向こうは私に関して何も思っていないのだから自分から距離を置くことは簡単だ。
私は自分の中で翔への恋心がこのまま膨らんで行く前に連絡を取ることをやめた。

「へぇー。意外。和奏は一生報われへん恋にのめり込むかと思ったわ」
私の決意を冬華に打ち明けた後の一言目がこれだ。
ほんとに失礼なやつだ。
「報われへんとか決めんとって。」
私は頬を膨らませながら無駄なあがきをする。
「だって和奏も報われへんと思ったから連絡取らへんとかいう結果に落ち着いたんやろ」
それを言われればそうなるけども・・・。
私がしゅんとしたのを見て冬華はいつもどおりの明るい声で「次の恋さがせー」と肩を組んできた。
冬華なりの励ましでその不器用な優しさに少し嬉しく思う。

「てか和奏って西岡くんと仲いいじゃん。なんかないの??」
西岡悠大(にしおか ゆうだい)同じクラスで家も近所で親同士も仲がよかったので小さい頃から遊んでくれたり相談なんかしたりもする仲のいい男友達だ。

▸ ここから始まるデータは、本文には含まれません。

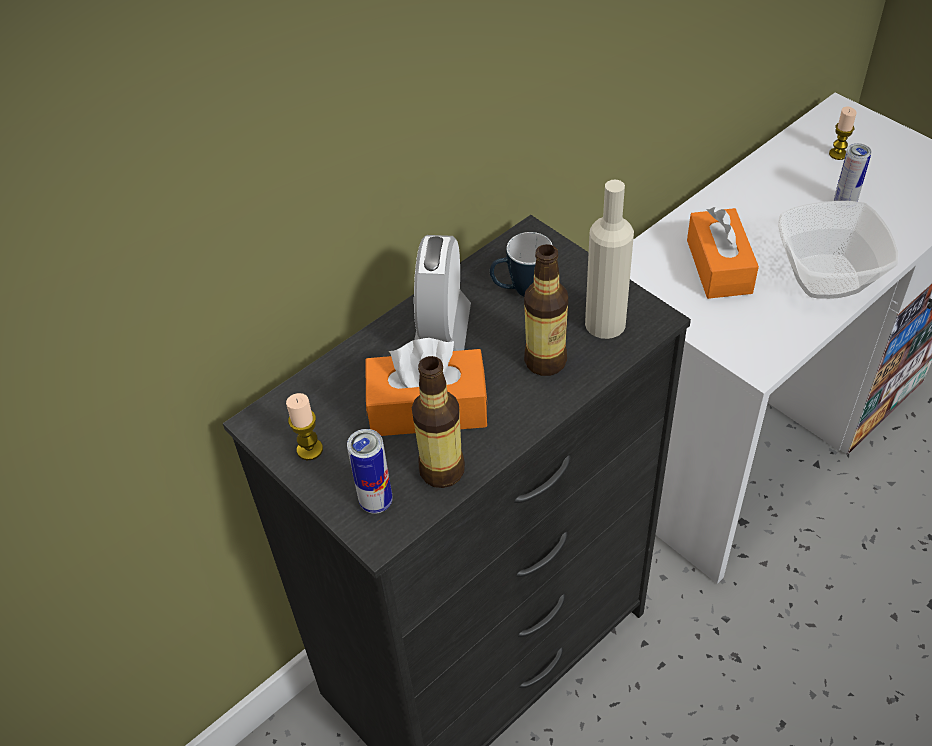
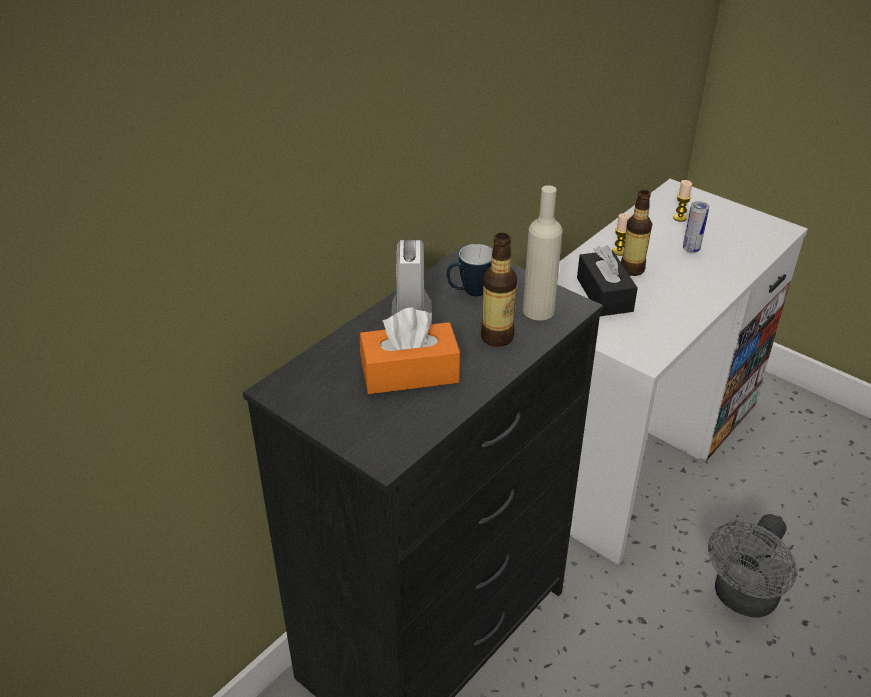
camera: 10 degrees left, 10 degrees down
candle [286,393,323,460] -> candle moved to [612,213,630,256]
can [347,429,392,514] -> none
bottle [412,356,465,488] -> bottle moved to [621,190,652,276]
orange tissue box [687,207,759,299] -> black tissue box [577,246,638,316]
bowl [778,201,898,299] -> none
none -> grey fan [708,514,797,618]

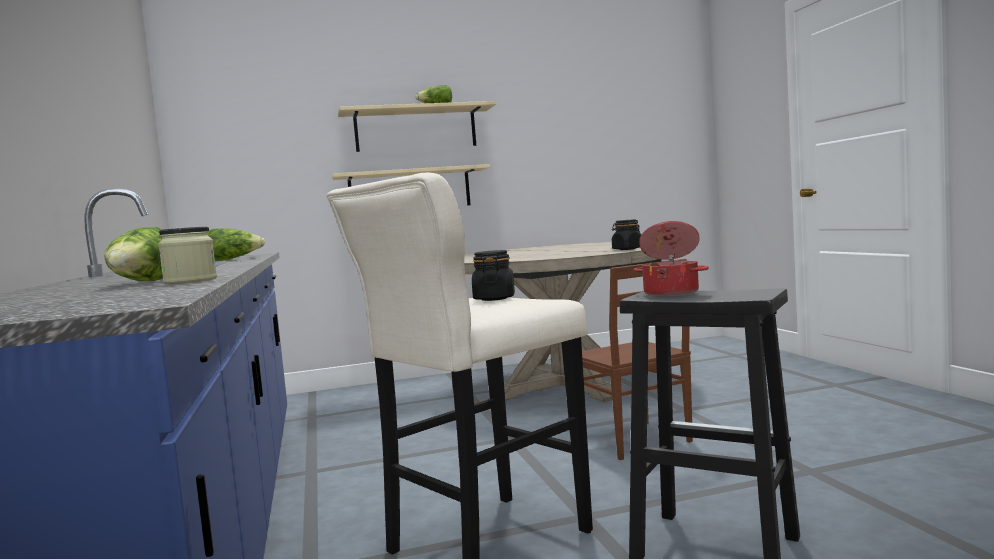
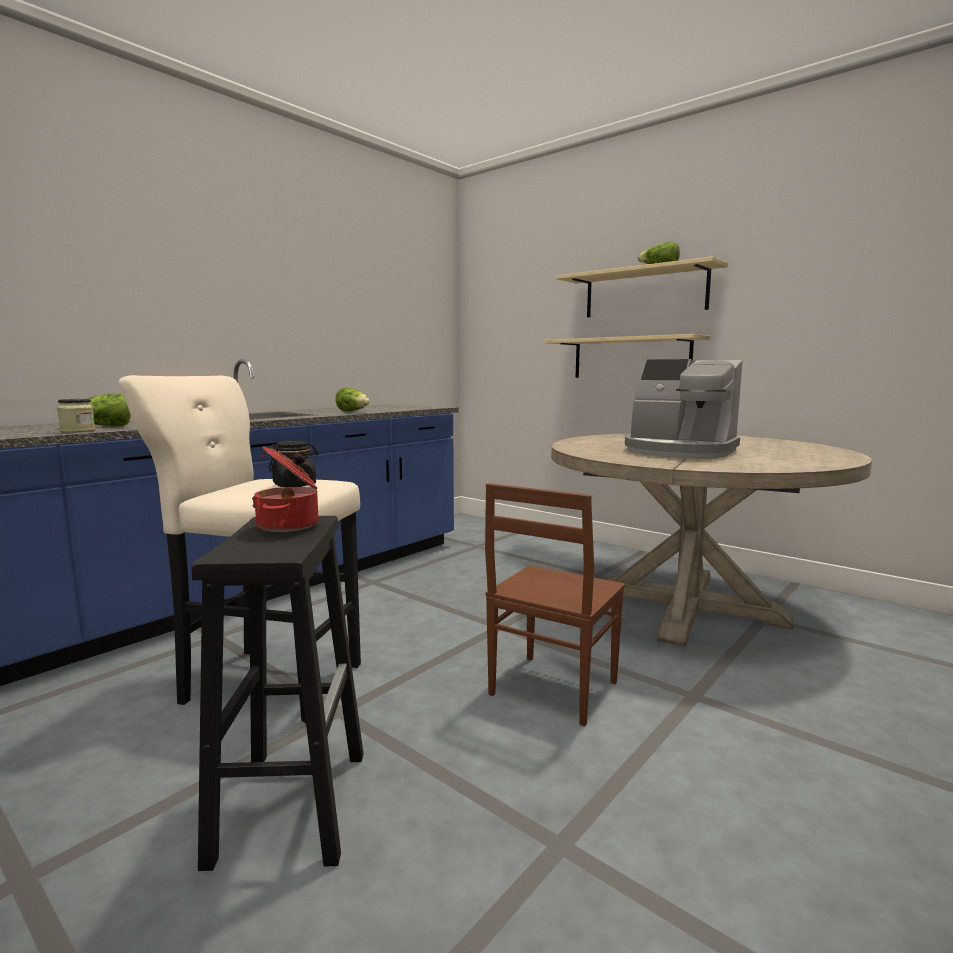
camera: 55 degrees right, 5 degrees up
black jar [612,219,641,250] -> none
none -> coffee machine [625,359,742,459]

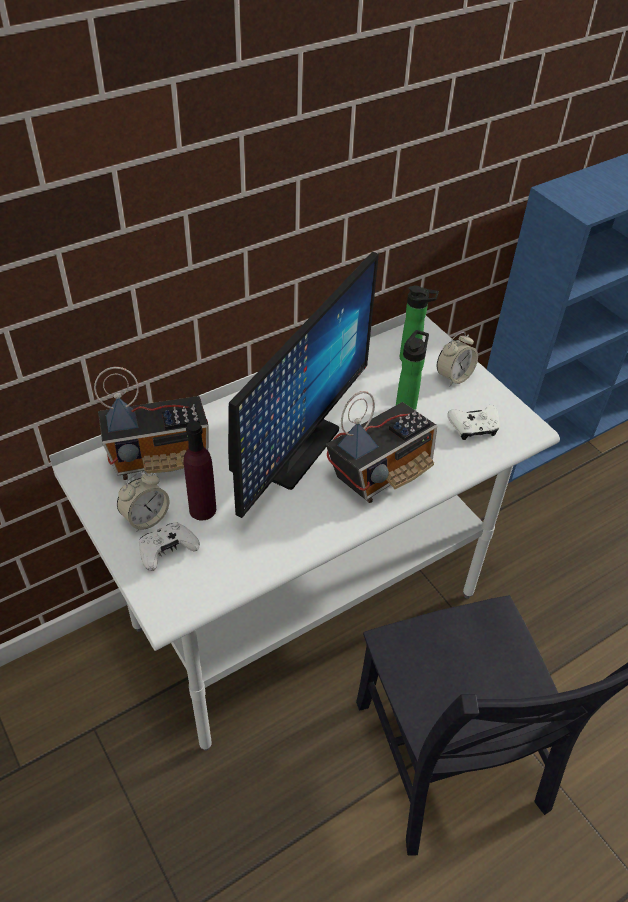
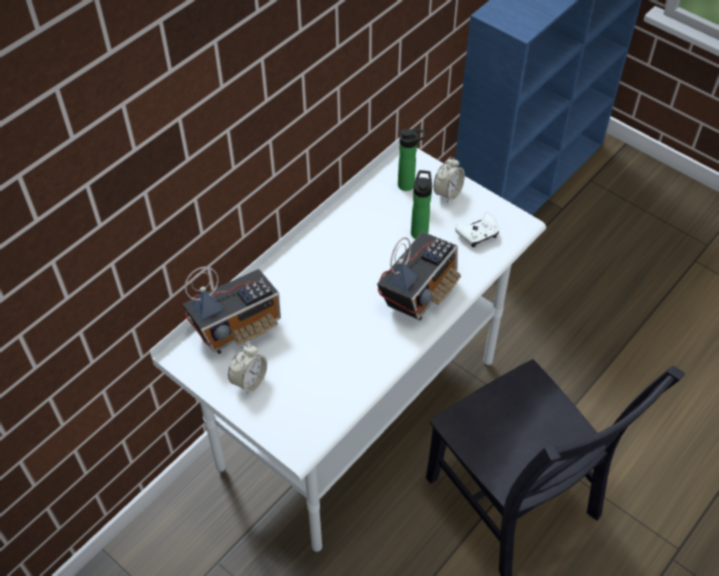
camera: 15 degrees left, 5 degrees up
white game controller [139,522,200,571] -> none
purple bottle [184,421,216,521] -> none
monitor [228,251,379,518] -> none

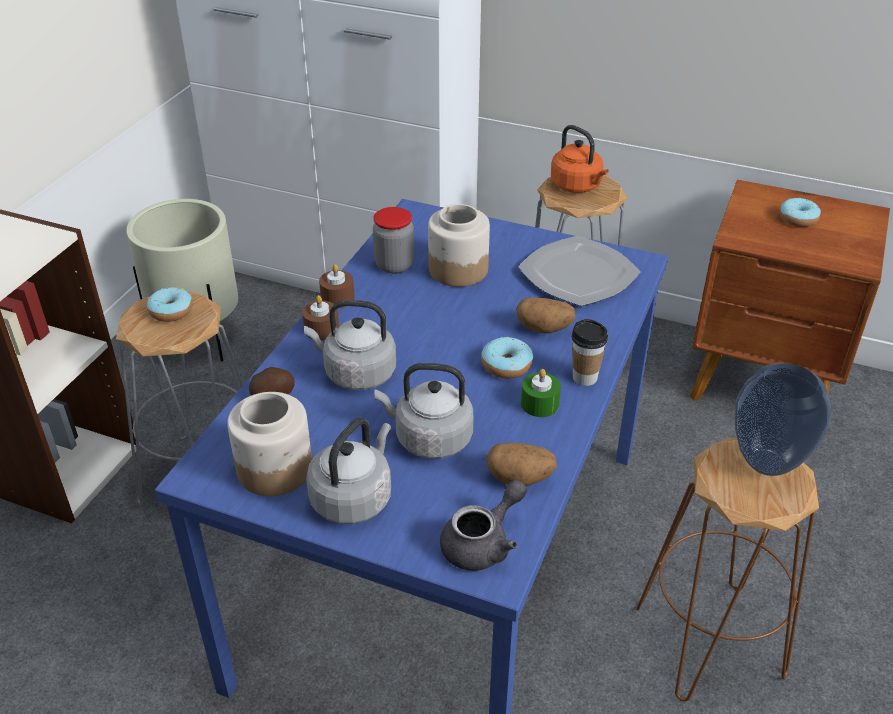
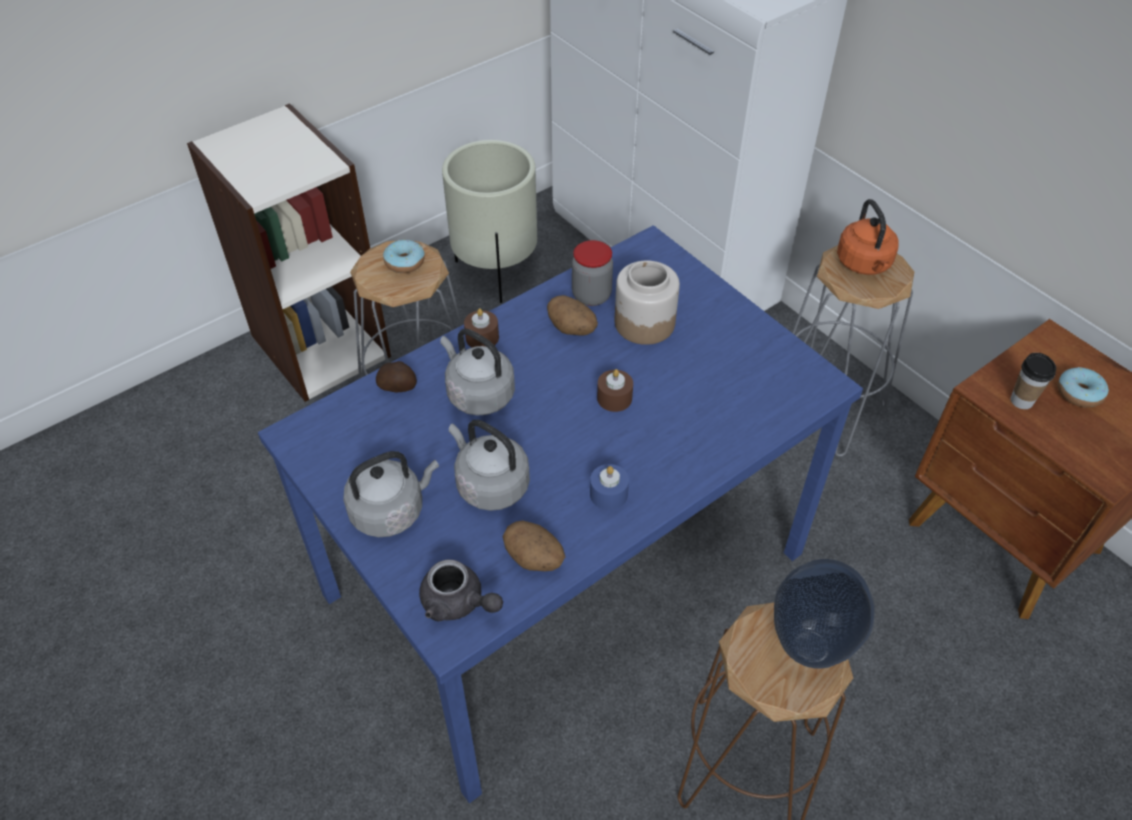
camera: 30 degrees right, 10 degrees up
jar [227,392,312,496] -> none
brown candle [319,264,355,308] -> brown candle moved to [597,369,633,412]
grey teapot [440,480,527,571] -> grey teapot turned 45 degrees clockwise [419,560,503,621]
donut [481,337,533,378] -> none
potato [516,298,576,334] -> potato moved to [547,295,598,336]
plate [518,236,641,306] -> none
green candle [521,369,561,417] -> blue candle [590,464,629,510]
cup [572,319,608,386] -> cup moved to [1011,353,1056,409]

思春期になると周りは仲のいい男女を見ると冷やかしてくるものだが私たちも例外ではなくクラスの男子からよく冷やかされた。
それがすごく嫌で悠ちゃんに話しかけることが減ったが悠ちゃんは「言いたい奴には言わせとけばいい。」と変わらず私と接してくれた。
私が男子にからかわれているとわざと男子を挑発するようなことを言って自分に矛先を向けて私を庇ってくれることもあった。
すごく優しくて頼れる兄のような人だ。
「なんもないよー。面倒見てくれる兄みたいな人かな」
つまんなーいと冬華があっさり引いたのは恋愛要素が全く感じられないと判断したからだろう。
最近は悠ちゃんバイトして忙しいって言ってたし邪魔しちゃダメだと思って遊びにも行ってなかったな。
悠ちゃんには年の離れた妹がいて今小2の8歳で私とよく遊んでいたので仲がいい。
久々に会いに行ってみようかな。なんて思ったり。